Beyond Collision Counts: A Behavioural Approach to Evaluating Road Safety Interventions
Measuring safety outcomes in fast-moving, complex environments is notoriously difficult - especially when incidents you would traditionally measure are rare. This presentation introduces a practical, behaviour-led evaluation method developed by SoMoCo for Transport for London (TfL).
TfL needed clarity on whether new pedestrian crossings at a busy London bus station were effectively improving pedestrian safety. Following a behavioural audit by SoMoCo, TfL installed Green Person Authority crossings, after the audit found that standard Puffin Crossings were unlikely to have the desired impact at this high-footfall site.

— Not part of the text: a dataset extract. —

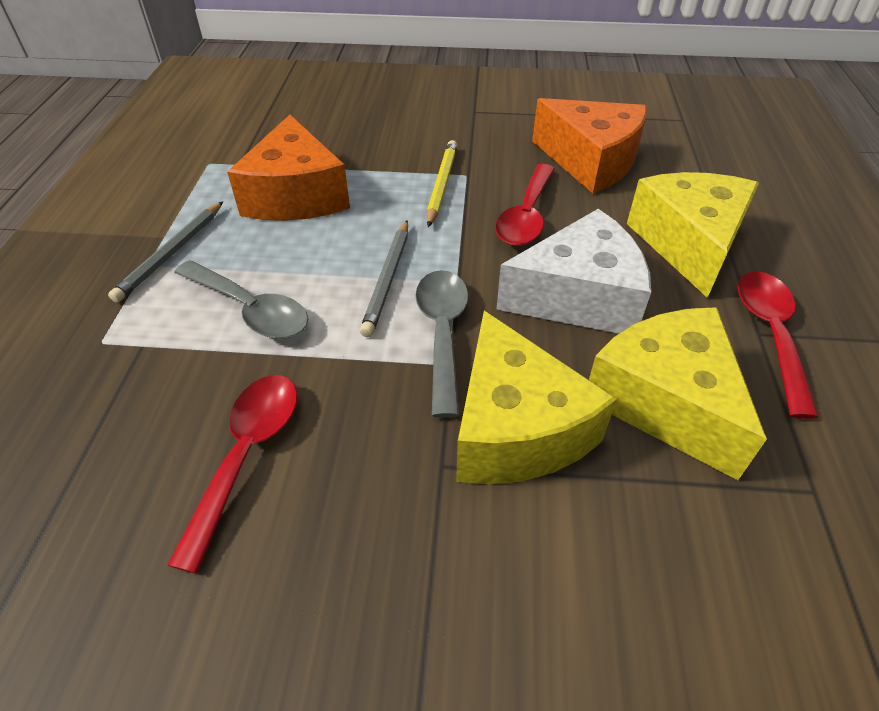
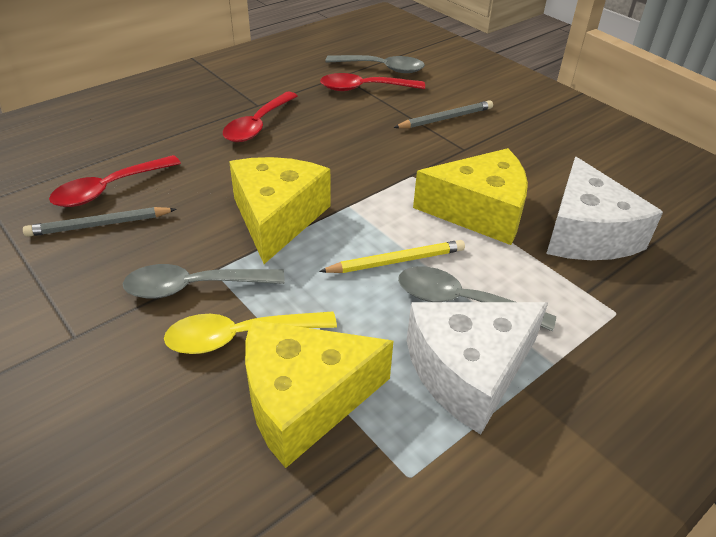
grey spoon: 2 -> 3
orange cheese: 2 -> 0
white cheese: 1 -> 2
yellow spoon: 0 -> 1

To evaluate whether safety outcomes had improved following installation, CCTV footage was used to identify near misses and safe crossings, with real-time video analytics of pedestrian movements. Matched time windows controlled for external factors, and a logic model explicitly linked observed pedestrian behaviours to desired safety outcomes.
By measuring behaviour directly - instead of waiting for infrequent serious incidents – the researchers were better able to detect early indicators of improved safety. This proactive, behavioural evaluation method provides a robust alternative to collision-based evaluations, especially in high priority settings where incidents are rare but need for safety improvements is paramount.
The session will offer attendees practical guidance on designing real-world behavioural evaluations, outline common evaluation pitfalls (such as unclear definitions or poor data matching), and highlight the approach’s broad applicability. This framework is highly transferable to diverse contexts, including road safety, active travel and urban infrastructure interventions.
Dr Holly Hope Smith, Head of Behavioural Science, SoMoCo
Dr Holly Hope Smith is Head of Behavioural Science at SoMoCo and a Research Fellow at the University of Manchester. Holly specialises in applying behavioural science methodologies to transport safety and urban mobility challenges.
She has led influential evaluation projects across the UK, pioneering methods to measure behaviour change and improve intervention effectiveness in real-world, high-risk settings.